--- Record extracts ---
=== Begin Enclosure ===

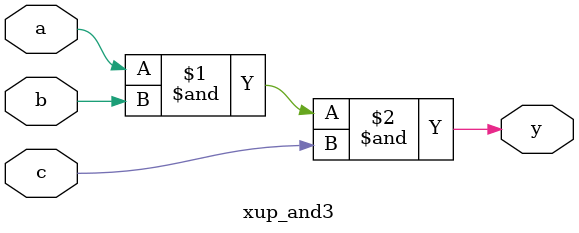
<source format=v>
`timescale 1ns / 1ps
module xup_and3 #(parameter DELAY=3)(
    input wire a,
    input wire b,
    input wire c,
    output wire y
    );
    
    and #DELAY (y,a,b,c);
    
endmodule

</source>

=== End Enclosure ===

--- Problem statement ---
The listing is to be repeated exactly, with its pictures removed.

--- Response area ---
<source format=v>
`timescale 1ns / 1ps
module xup_and3 #(parameter DELAY=3)(
    input wire a,
    input wire b,
    input wire c,
    output wire y
    );
    
    and #DELAY (y,a,b,c);
    
endmodule

</source>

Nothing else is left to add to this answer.